Si tratta del personale dell'ambasciata
russa a Baghdad che stamane ha lasciato il presidio diplomatico ed era
diretto in Siria. La
colonna dell'ambasciata russa che stava abbandonando l'Iraq,
dirigendosi verso il confine siriano, è stata bombardata da aerei
statunitensi. Lo riferisce l'agenzia
russa Interfax, che parla genericamente di vittime. Nel convoglio di
auto viaggiava anche l'ambasciatore a Baghdad Alexander Yakovenko. Secondo
l'agenzia russa Novosti, della notizia e' stato immediatamente informato il
presidente russo Vladimir Putin. Non si sa chi abbia
attaccato il convoglio. L'ambasciatore russo stava rientrando a Mosca
assieme a parte del personale diplomatico russo, per ragioni di sicurezza. La
rappresentanza diplomatica di Mosca a Baghdad rimane tuttavia
aperta, con dodici persone. Non si hanno ancora particolari su chi sia
rimasto ferito. Si sapeva che, assieme al personale
diplomatico russo, sarebbero dovuti partire anche alcuni giornalisti russi. Nei
giorni scorsi, l'ambasciata russa aveva protestato con quella
americana dopo che bombe erano cadute su un quartiere residenziale di
Baghdad, a pochi metri dalla sede diplomatica russa, cosa giudicata
''inaccettabile'' da Mosca. La Russia è tra i paesi
che si sono sempre opposti a qualunque operazione militare contro l'Iraq.
ATTACCO A BAGHDAD
Salve di razzi nel centro della capitale irachena sono stati uditi
oggi da alcuni giornalisti. Alla periferia meridionale della città c'è
stato anche un intenso fuoco di artiglieria ed esplosioni provocate da
bombardamenti aerei. Nel pomeriggio sono arrivati a nord di Baghdad reparti
americani provenienti dalla zona a sud ovest della capitale, secondo il
maggiore Ross Coffman della terza divisione di fanteria americana.
VITTIME DEL FUOCO AMICO
Bilancio ancora incerto delle vittime americane del 'fuoco amico' di questa
mattina quando almeno un aereo usa ha colpito un convoglio di Peshmerga
curdi e di marines americani a Makhmur, circa 70 chilometri a sud est di
Mossul. Secondo la rete turca Ntv i soldati americani morti sarebbero tre.

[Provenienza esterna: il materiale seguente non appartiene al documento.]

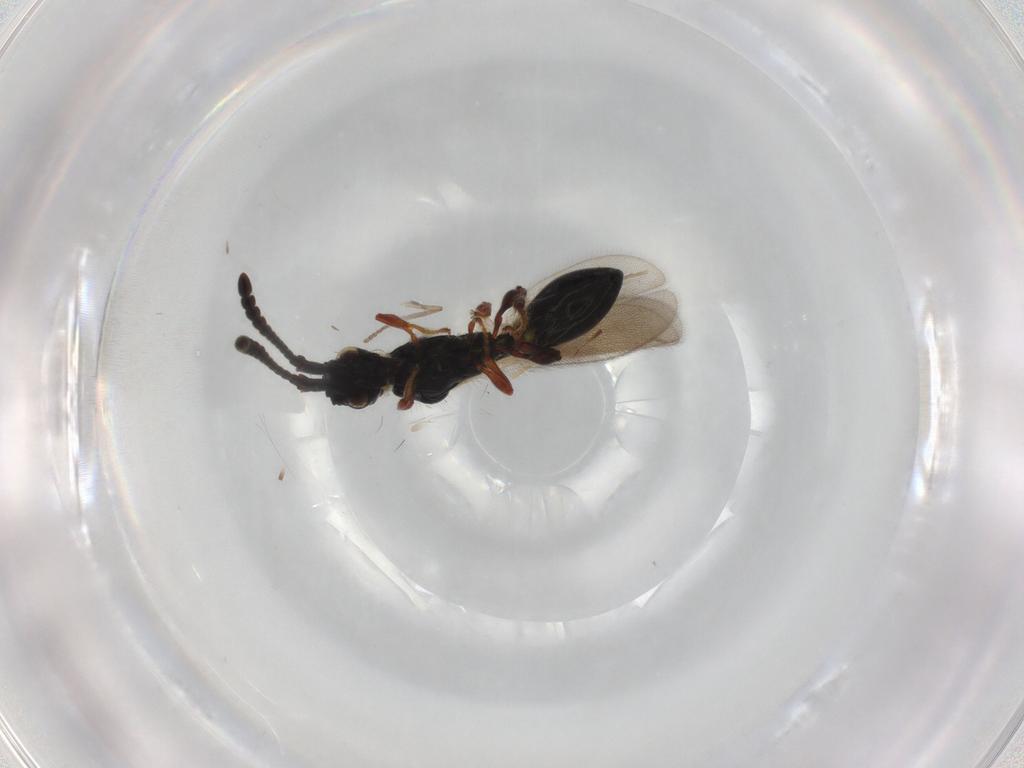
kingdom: Animalia
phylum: Arthropoda
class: Insecta
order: Hymenoptera
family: Diapriidae
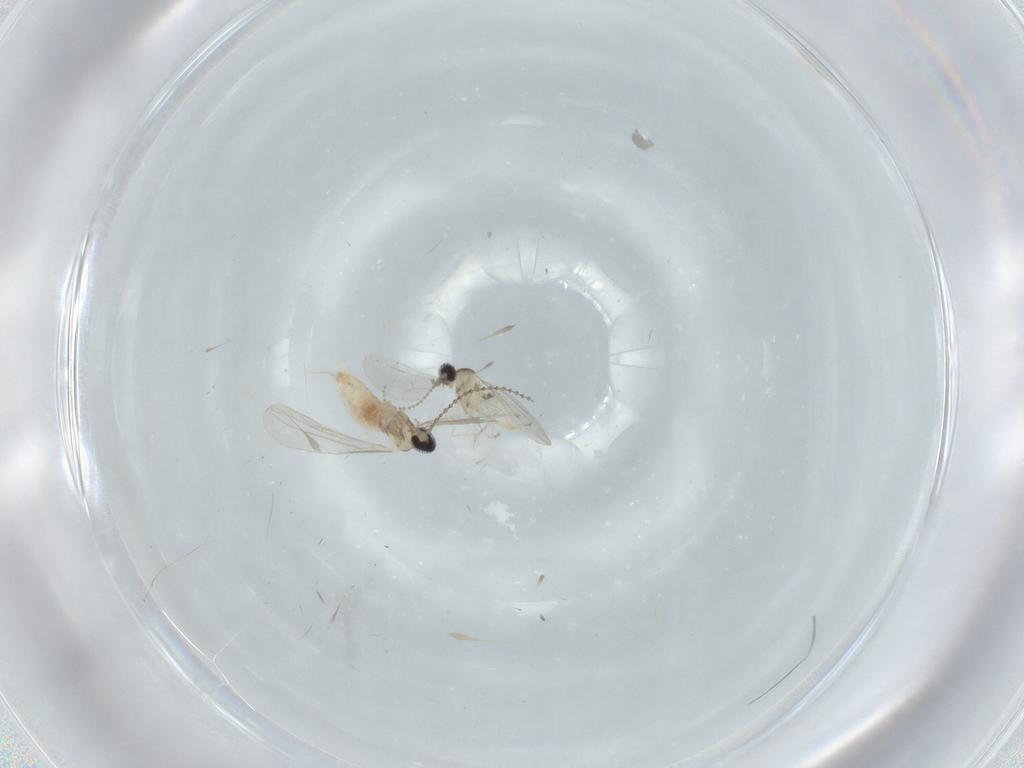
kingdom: Animalia
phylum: Arthropoda
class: Insecta
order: Diptera
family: Cecidomyiidae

In precedenza la stessa emittente aveva parlato di dieci vittime. I morti
sarebbero una decina anche secondo il giornalista della Bbc John Simpson
presente sul posto e rimasto leggermente ferito.

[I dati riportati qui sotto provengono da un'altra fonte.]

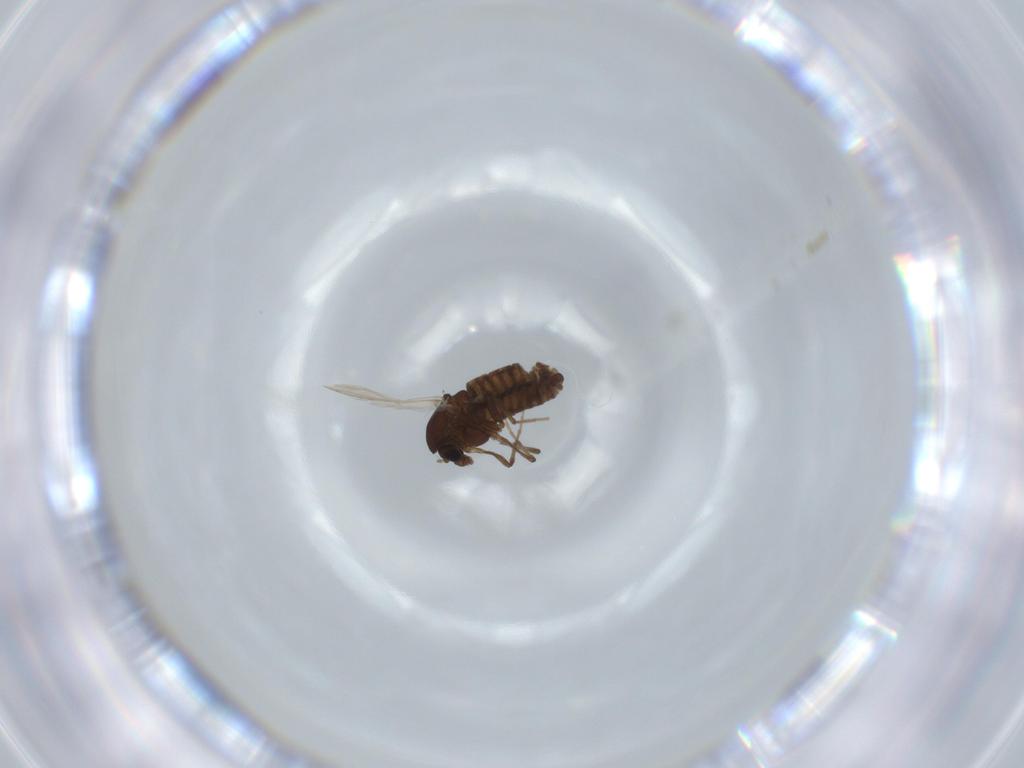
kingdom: Animalia
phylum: Arthropoda
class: Insecta
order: Diptera
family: Chironomidae
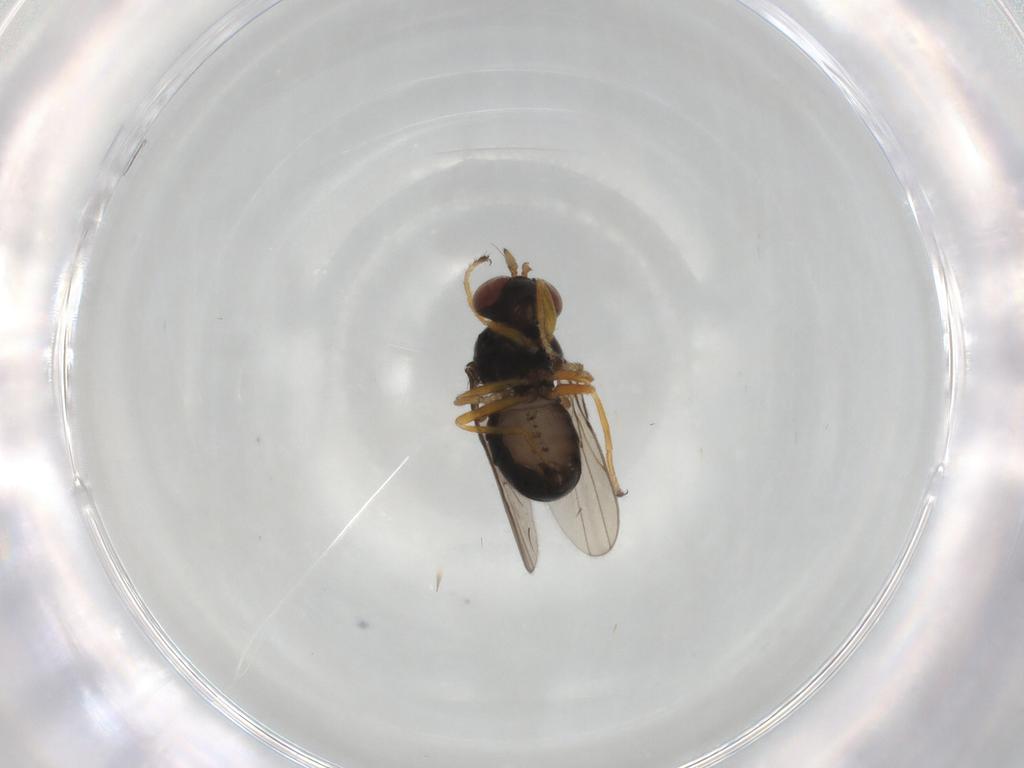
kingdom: Animalia
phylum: Arthropoda
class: Insecta
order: Diptera
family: Ephydridae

MINISTRO IRACHENO: “IL NEMICO SI E’
RITIRATO”
Le forze americane e britanniche "si sono ritirate su tutti i
fronti", ha detto il ministro dell'informazione iracheno, Mohammad Said
Al Sahaf, in una conferenza stampa a Baghdad. "Il nemico - ha aggiunto
il ministro dell'informazione - è stato scacciato dall'aeroporto "
della capitale.
GLI INGLESI A BASSORA
A sud continua l' azione inglese per conquistare Bassora. "la
battaglia per la conquista della città è cominciata", ha detto un
portavoce britannico. I carri armati inglesi si starebbero muovendo sia
verso il centro della città, sia verso il nord di Bassora. Ma Al Jazira
dice: di truppe britanniche nessuna traccia nel centro di Bassora.